Collected data:
-*-*-
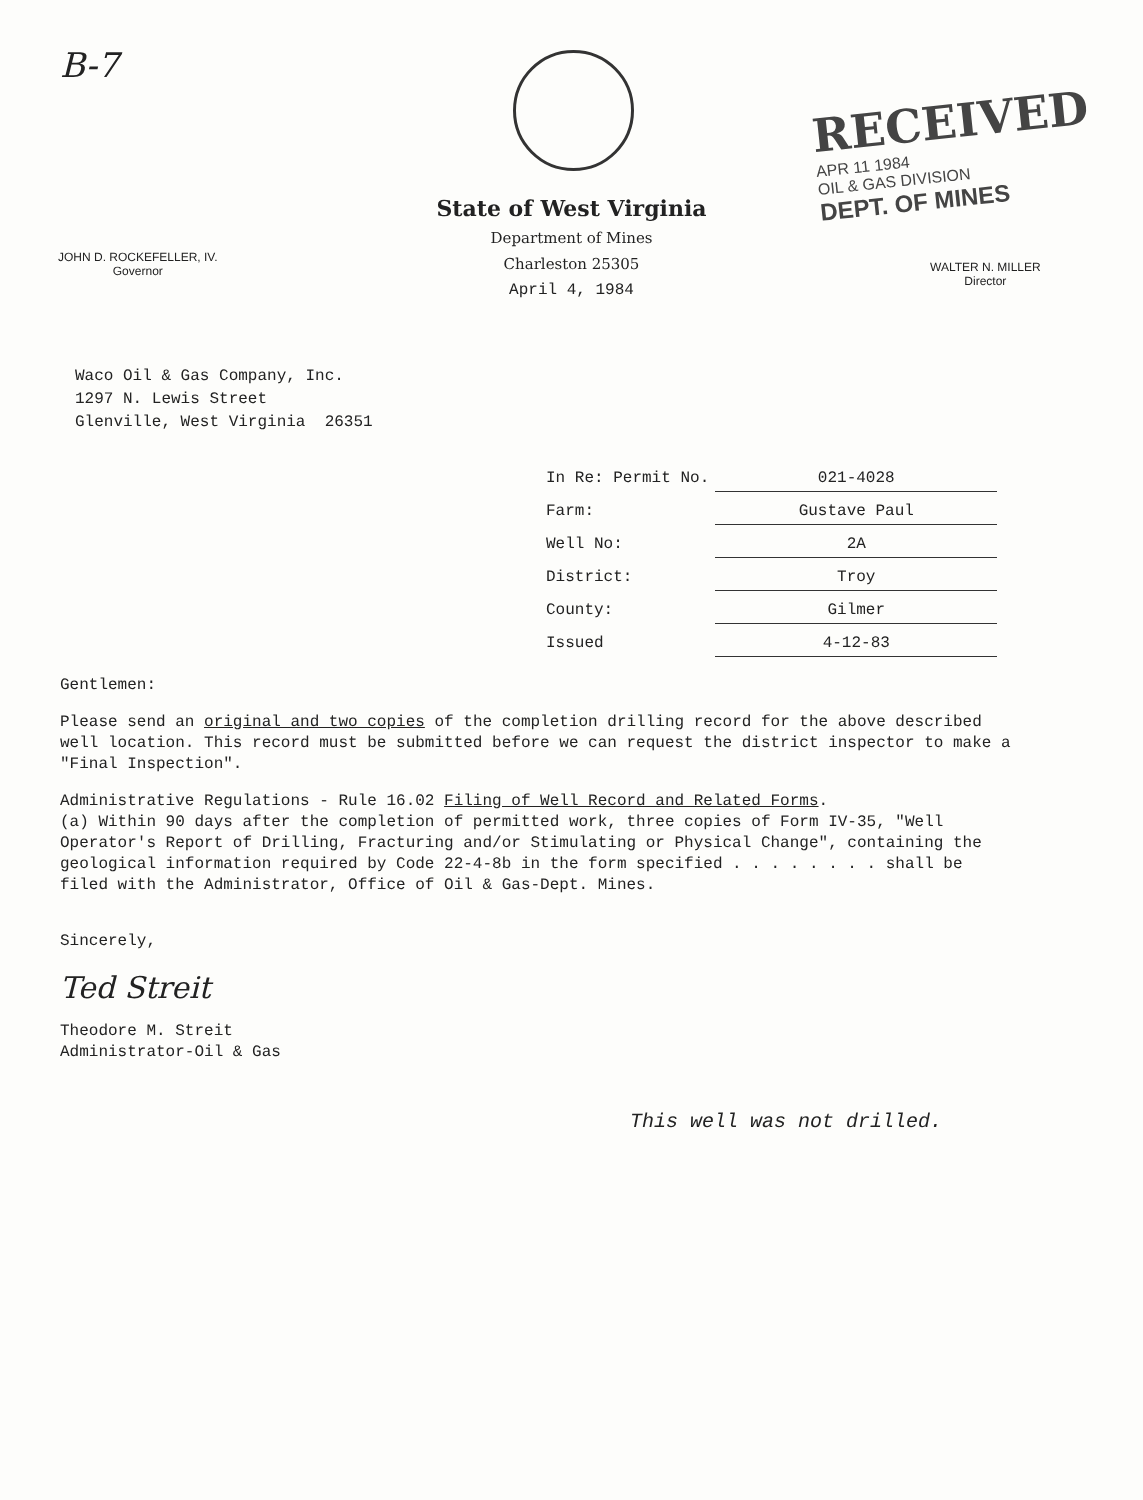B-7
RECEIVED
APR 11 1984
OIL & GAS DIVISION
DEPT. OF MINES
State of West Virginia
Department of Mines
Charleston 25305
April 4, 1984
JOHN D. ROCKEFELLER, IV.
Governor
WALTER N. MILLER
Director
Waco Oil & Gas Company, Inc.
1297 N. Lewis Street
Glenville, West Virginia 26351
| In Re: Permit No. | 021-4028 |
| Farm: | Gustave Paul |
| Well No: | 2A |
| District: | Troy |
| County: | Gilmer |
| Issued | 4-12-83 |
Gentlemen:
Please send an original and two copies of the completion drilling record for the above described well location. This record must be submitted before we can request the district inspector to make a "Final Inspection".
Administrative Regulations - Rule 16.02 Filing of Well Record and Related Forms.
(a) Within 90 days after the completion of permitted work, three copies of Form IV-35, "Well Operator's Report of Drilling, Fracturing and/or Stimulating or Physical Change", containing the geological information required by Code 22-4-8b in the form specified . . . . . . . . shall be filed with the Administrator, Office of Oil & Gas-Dept. Mines.
Sincerely,
Ted Streit
Theodore M. Streit
Administrator-Oil & Gas
This well was not drilled.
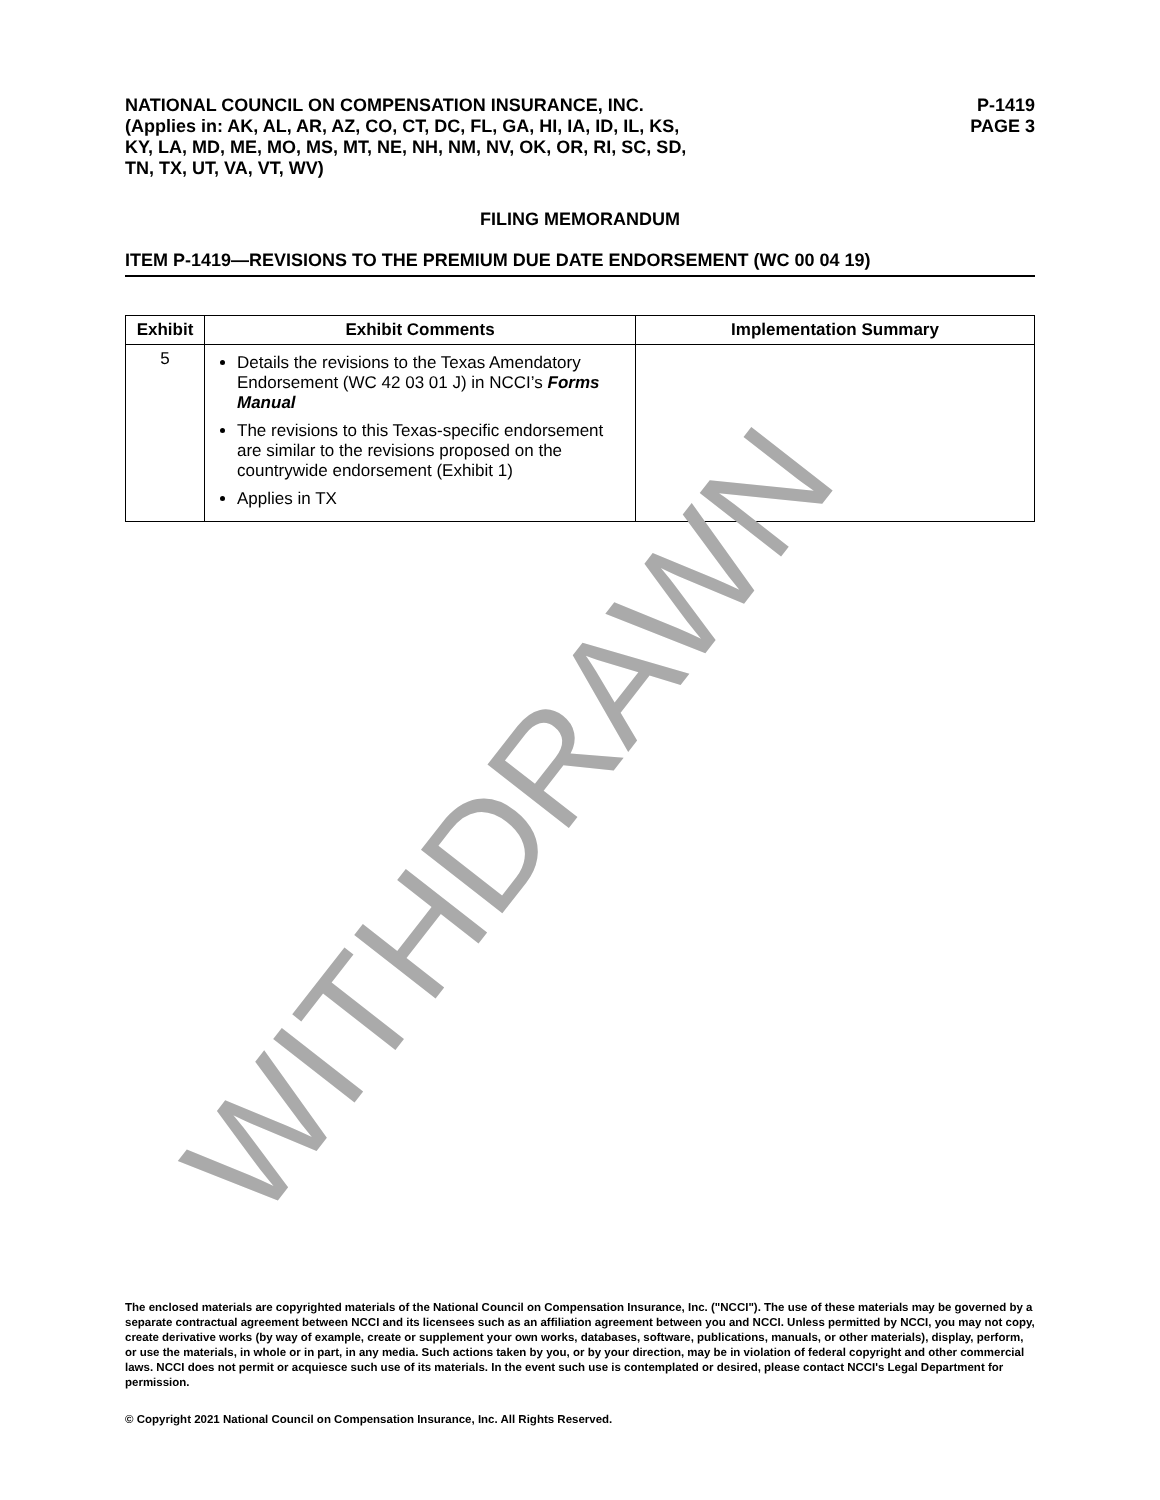NATIONAL COUNCIL ON COMPENSATION INSURANCE, INC.
(Applies in: AK, AL, AR, AZ, CO, CT, DC, FL, GA, HI, IA, ID, IL, KS,
KY, LA, MD, ME, MO, MS, MT, NE, NH, NM, NV, OK, OR, RI, SC, SD,
TN, TX, UT, VA, VT, WV)
P-1419
PAGE 3
FILING MEMORANDUM
ITEM P-1419—REVISIONS TO THE PREMIUM DUE DATE ENDORSEMENT (WC 00 04 19)
| Exhibit | Exhibit Comments | Implementation Summary |
| --- | --- | --- |
| 5 | Details the revisions to the Texas Amendatory Endorsement (WC 42 03 01 J) in NCCI’s Forms Manual The revisions to this Texas-specific endorsement are similar to the revisions proposed on the countrywide endorsement (Exhibit 1) Applies in TX | |
WITHDRAWN
The enclosed materials are copyrighted materials of the National Council on Compensation Insurance, Inc. ("NCCI"). The use of these materials may be governed by a separate contractual agreement between NCCI and its licensees such as an affiliation agreement between you and NCCI. Unless permitted by NCCI, you may not copy, create derivative works (by way of example, create or supplement your own works, databases, software, publications, manuals, or other materials), display, perform, or use the materials, in whole or in part, in any media. Such actions taken by you, or by your direction, may be in violation of federal copyright and other commercial laws. NCCI does not permit or acquiesce such use of its materials. In the event such use is contemplated or desired, please contact NCCI's Legal Department for permission.
© Copyright 2021 National Council on Compensation Insurance, Inc. All Rights Reserved.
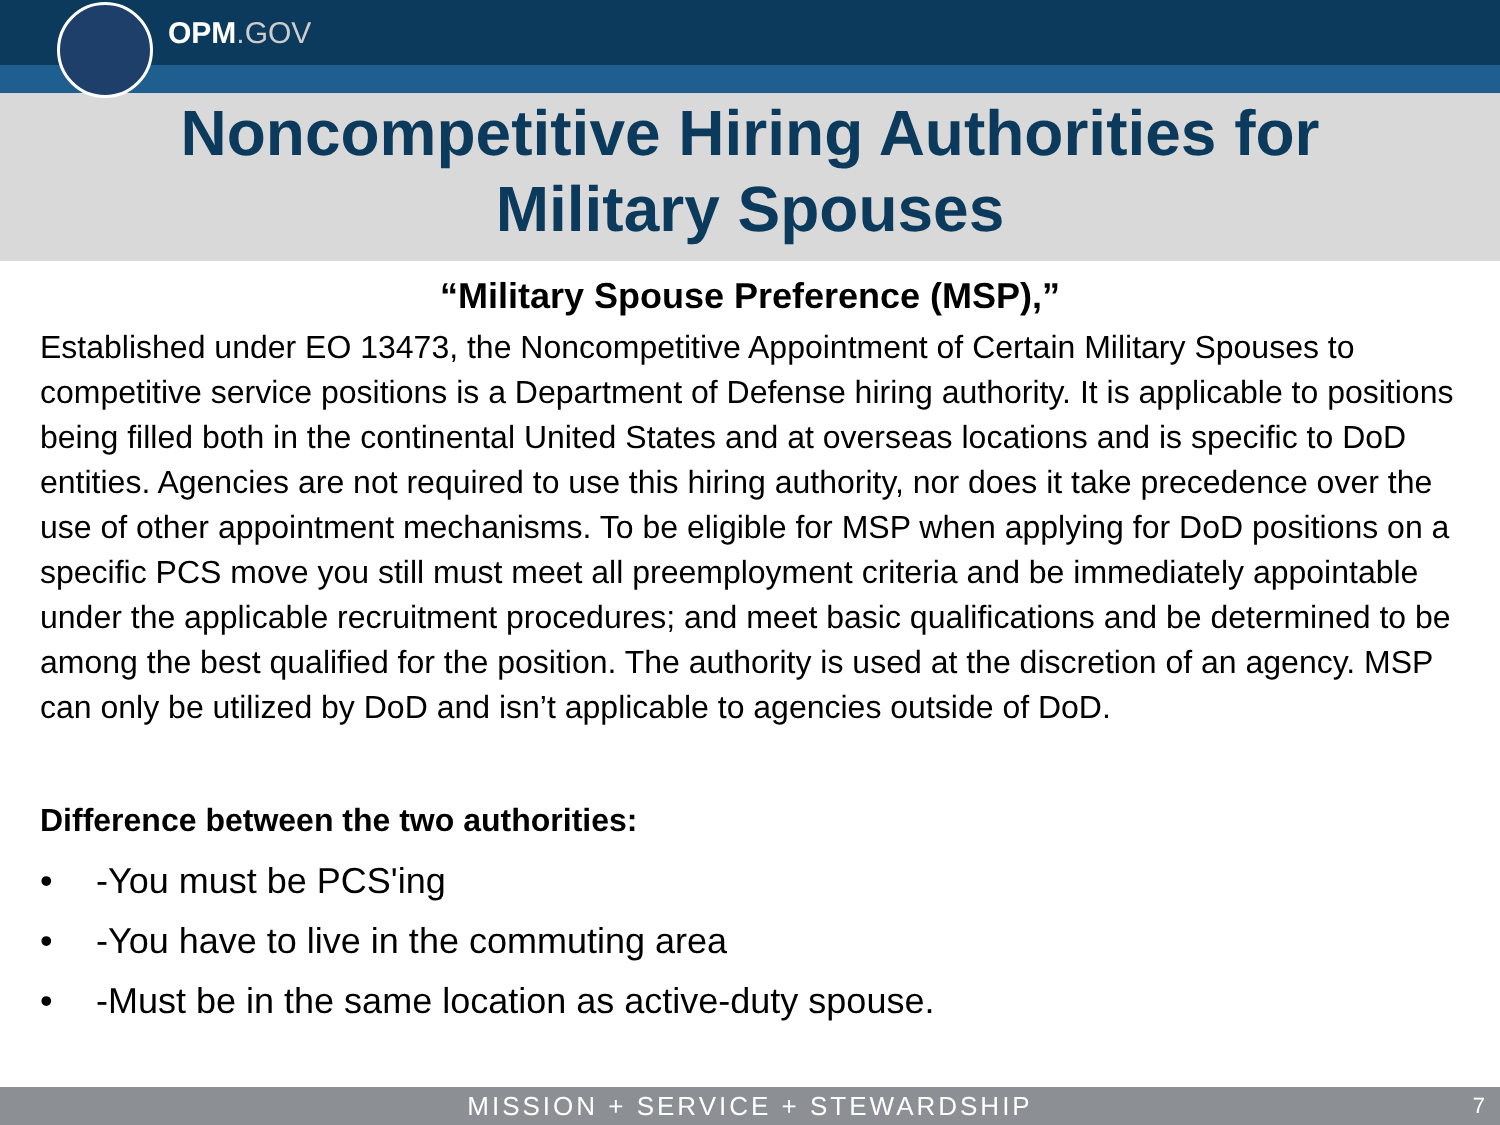OPM.GOV
Noncompetitive Hiring Authorities for
Military Spouses
“Military Spouse Preference (MSP),”
Established under EO 13473, the Noncompetitive Appointment of Certain Military Spouses to competitive service positions is a Department of Defense hiring authority. It is applicable to positions being filled both in the continental United States and at overseas locations and is specific to DoD entities. Agencies are not required to use this hiring authority, nor does it take precedence over the use of other appointment mechanisms. To be eligible for MSP when applying for DoD positions on a specific PCS move you still must meet all preemployment criteria and be immediately appointable under the applicable recruitment procedures; and meet basic qualifications and be determined to be among the best qualified for the position. The authority is used at the discretion of an agency. MSP can only be utilized by DoD and isn’t applicable to agencies outside of DoD.
Difference between the two authorities:
• -You must be PCS'ing
• -You have to live in the commuting area
• -Must be in the same location as active-duty spouse.
MISSION + SERVICE + STEWARDSHIP 7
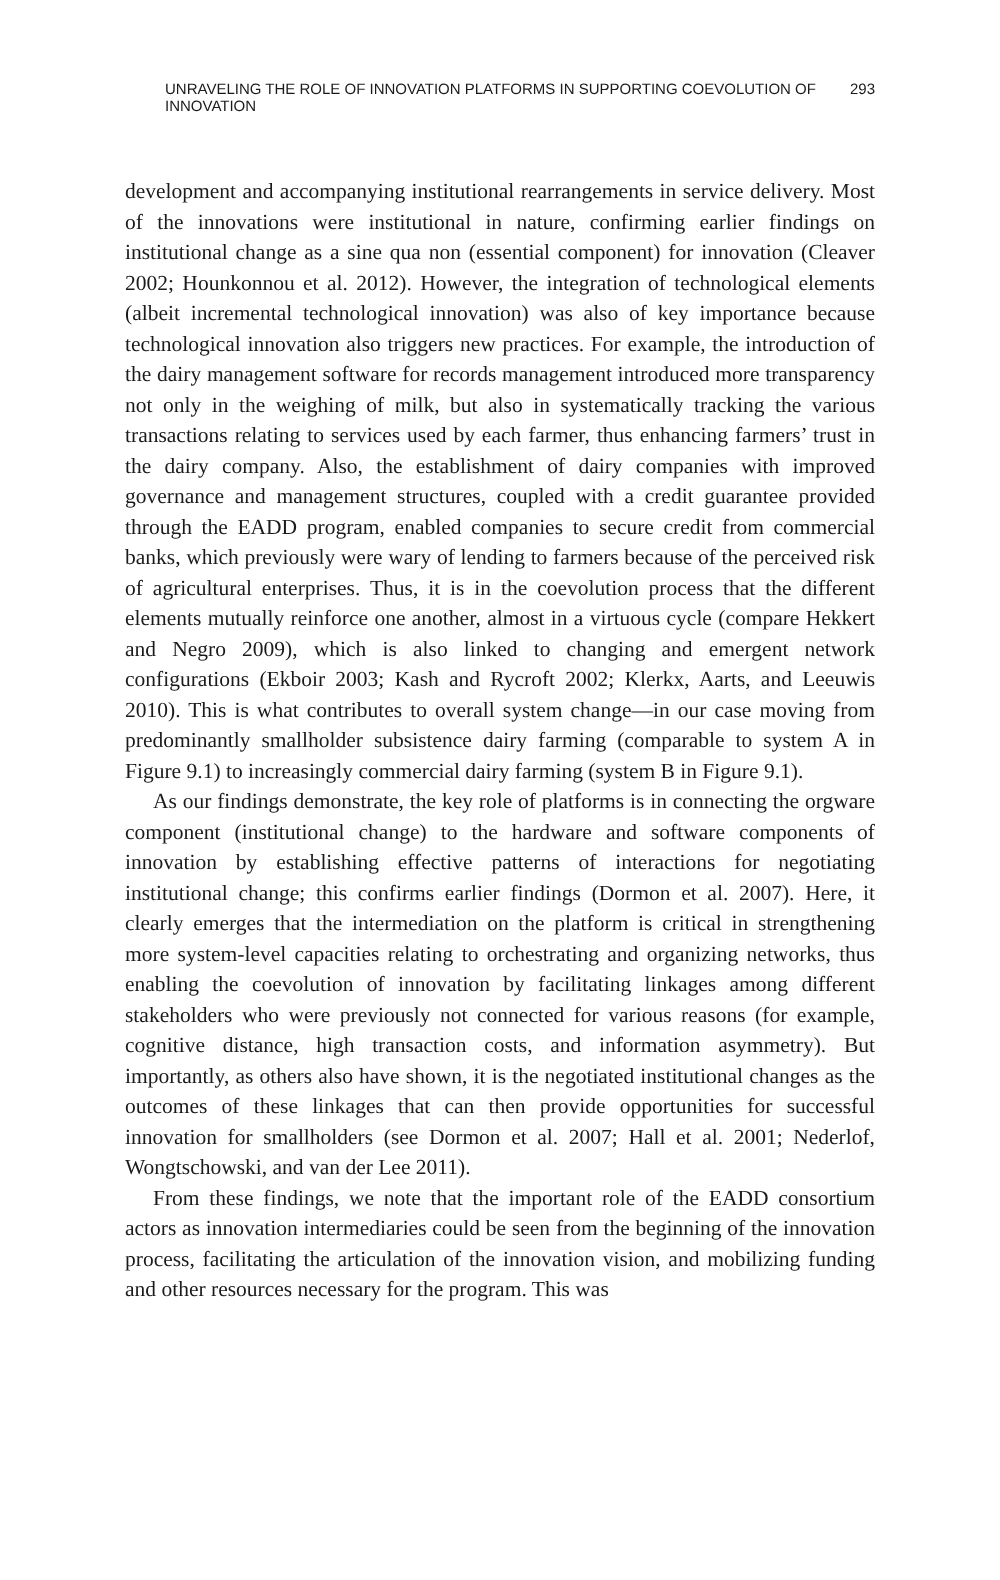UNRAVELING THE ROLE OF INNOVATION PLATFORMS IN SUPPORTING COEVOLUTION OF INNOVATION 293
development and accompanying institutional rearrangements in service delivery. Most of the innovations were institutional in nature, confirming earlier findings on institutional change as a sine qua non (essential component) for innovation (Cleaver 2002; Hounkonnou et al. 2012). However, the integration of technological elements (albeit incremental technological innovation) was also of key importance because technological innovation also triggers new practices. For example, the introduction of the dairy management software for records management introduced more transparency not only in the weighing of milk, but also in systematically tracking the various transactions relating to services used by each farmer, thus enhancing farmers’ trust in the dairy company. Also, the establishment of dairy companies with improved governance and management structures, coupled with a credit guarantee provided through the EADD program, enabled companies to secure credit from commercial banks, which previously were wary of lending to farmers because of the perceived risk of agricultural enterprises. Thus, it is in the coevolution process that the different elements mutually reinforce one another, almost in a virtuous cycle (compare Hekkert and Negro 2009), which is also linked to changing and emergent network configurations (Ekboir 2003; Kash and Rycroft 2002; Klerkx, Aarts, and Leeuwis 2010). This is what contributes to overall system change—in our case moving from predominantly smallholder subsistence dairy farming (comparable to system A in Figure 9.1) to increasingly commercial dairy farming (system B in Figure 9.1).
As our findings demonstrate, the key role of platforms is in connecting the orgware component (institutional change) to the hardware and software components of innovation by establishing effective patterns of interactions for negotiating institutional change; this confirms earlier findings (Dormon et al. 2007). Here, it clearly emerges that the intermediation on the platform is critical in strengthening more system-level capacities relating to orchestrating and organizing networks, thus enabling the coevolution of innovation by facilitating linkages among different stakeholders who were previously not connected for various reasons (for example, cognitive distance, high transaction costs, and information asymmetry). But importantly, as others also have shown, it is the negotiated institutional changes as the outcomes of these linkages that can then provide opportunities for successful innovation for smallholders (see Dormon et al. 2007; Hall et al. 2001; Nederlof, Wongtschowski, and van der Lee 2011).
From these findings, we note that the important role of the EADD consortium actors as innovation intermediaries could be seen from the beginning of the innovation process, facilitating the articulation of the innovation vision, and mobilizing funding and other resources necessary for the program. This was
-*-*-
__WORK TO COMPLETE__: Word for word, return all the entries and skip their pictures.

__RESULT BELOW__:
B-7
RECEIVED
APR 11 1984
OIL & GAS DIVISION
DEPT. OF MINES
State of West Virginia
Department of Mines
Charleston 25305
April 4, 1984
JOHN D. ROCKEFELLER, IV.
Governor
WALTER N. MILLER
Director
Waco Oil & Gas Company, Inc.
1297 N. Lewis Street
Glenville, West Virginia 26351
| In Re: Permit No. | 021-4028 |
| Farm: | Gustave Paul |
| Well No: | 2A |
| District: | Troy |
| County: | Gilmer |
| Issued | 4-12-83 |
Gentlemen:
Please send an original and two copies of the completion drilling record for the above described well location. This record must be submitted before we can request the district inspector to make a "Final Inspection".
Administrative Regulations - Rule 16.02 Filing of Well Record and Related Forms.
(a) Within 90 days after the completion of permitted work, three copies of Form IV-35, "Well Operator's Report of Drilling, Fracturing and/or Stimulating or Physical Change", containing the geological information required by Code 22-4-8b in the form specified . . . . . . . . shall be filed with the Administrator, Office of Oil & Gas-Dept. Mines.
Sincerely,
Ted Streit
Theodore M. Streit
Administrator-Oil & Gas
This well was not drilled.
NATIONAL COUNCIL ON COMPENSATION INSURANCE, INC.
(Applies in: AK, AL, AR, AZ, CO, CT, DC, FL, GA, HI, IA, ID, IL, KS,
KY, LA, MD, ME, MO, MS, MT, NE, NH, NM, NV, OK, OR, RI, SC, SD,
TN, TX, UT, VA, VT, WV)
P-1419
PAGE 3
FILING MEMORANDUM
ITEM P-1419—REVISIONS TO THE PREMIUM DUE DATE ENDORSEMENT (WC 00 04 19)
| Exhibit | Exhibit Comments | Implementation Summary |
| --- | --- | --- |
| 5 | Details the revisions to the Texas Amendatory Endorsement (WC 42 03 01 J) in NCCI’s Forms Manual The revisions to this Texas-specific endorsement are similar to the revisions proposed on the countrywide endorsement (Exhibit 1) Applies in TX | |
WITHDRAWN
The enclosed materials are copyrighted materials of the National Council on Compensation Insurance, Inc. ("NCCI"). The use of these materials may be governed by a separate contractual agreement between NCCI and its licensees such as an affiliation agreement between you and NCCI. Unless permitted by NCCI, you may not copy, create derivative works (by way of example, create or supplement your own works, databases, software, publications, manuals, or other materials), display, perform, or use the materials, in whole or in part, in any media. Such actions taken by you, or by your direction, may be in violation of federal copyright and other commercial laws. NCCI does not permit or acquiesce such use of its materials. In the event such use is contemplated or desired, please contact NCCI's Legal Department for permission.
© Copyright 2021 National Council on Compensation Insurance, Inc. All Rights Reserved.
OPM.GOV
Noncompetitive Hiring Authorities for
Military Spouses
“Military Spouse Preference (MSP),”
Established under EO 13473, the Noncompetitive Appointment of Certain Military Spouses to competitive service positions is a Department of Defense hiring authority. It is applicable to positions being filled both in the continental United States and at overseas locations and is specific to DoD entities. Agencies are not required to use this hiring authority, nor does it take precedence over the use of other appointment mechanisms. To be eligible for MSP when applying for DoD positions on a specific PCS move you still must meet all preemployment criteria and be immediately appointable under the applicable recruitment procedures; and meet basic qualifications and be determined to be among the best qualified for the position. The authority is used at the discretion of an agency. MSP can only be utilized by DoD and isn’t applicable to agencies outside of DoD.
Difference between the two authorities:
• -You must be PCS'ing
• -You have to live in the commuting area
• -Must be in the same location as active-duty spouse.
MISSION + SERVICE + STEWARDSHIP 7
UNRAVELING THE ROLE OF INNOVATION PLATFORMS IN SUPPORTING COEVOLUTION OF INNOVATION 293
development and accompanying institutional rearrangements in service delivery. Most of the innovations were institutional in nature, confirming earlier findings on institutional change as a sine qua non (essential component) for innovation (Cleaver 2002; Hounkonnou et al. 2012). However, the integration of technological elements (albeit incremental technological innovation) was also of key importance because technological innovation also triggers new practices. For example, the introduction of the dairy management software for records management introduced more transparency not only in the weighing of milk, but also in systematically tracking the various transactions relating to services used by each farmer, thus enhancing farmers’ trust in the dairy company. Also, the establishment of dairy companies with improved governance and management structures, coupled with a credit guarantee provided through the EADD program, enabled companies to secure credit from commercial banks, which previously were wary of lending to farmers because of the perceived risk of agricultural enterprises. Thus, it is in the coevolution process that the different elements mutually reinforce one another, almost in a virtuous cycle (compare Hekkert and Negro 2009), which is also linked to changing and emergent network configurations (Ekboir 2003; Kash and Rycroft 2002; Klerkx, Aarts, and Leeuwis 2010). This is what contributes to overall system change—in our case moving from predominantly smallholder subsistence dairy farming (comparable to system A in Figure 9.1) to increasingly commercial dairy farming (system B in Figure 9.1).
As our findings demonstrate, the key role of platforms is in connecting the orgware component (institutional change) to the hardware and software components of innovation by establishing effective patterns of interactions for negotiating institutional change; this confirms earlier findings (Dormon et al. 2007). Here, it clearly emerges that the intermediation on the platform is critical in strengthening more system-level capacities relating to orchestrating and organizing networks, thus enabling the coevolution of innovation by facilitating linkages among different stakeholders who were previously not connected for various reasons (for example, cognitive distance, high transaction costs, and information asymmetry). But importantly, as others also have shown, it is the negotiated institutional changes as the outcomes of these linkages that can then provide opportunities for successful innovation for smallholders (see Dormon et al. 2007; Hall et al. 2001; Nederlof, Wongtschowski, and van der Lee 2011).
From these findings, we note that the important role of the EADD consortium actors as innovation intermediaries could be seen from the beginning of the innovation process, facilitating the articulation of the innovation vision, and mobilizing funding and other resources necessary for the program. This was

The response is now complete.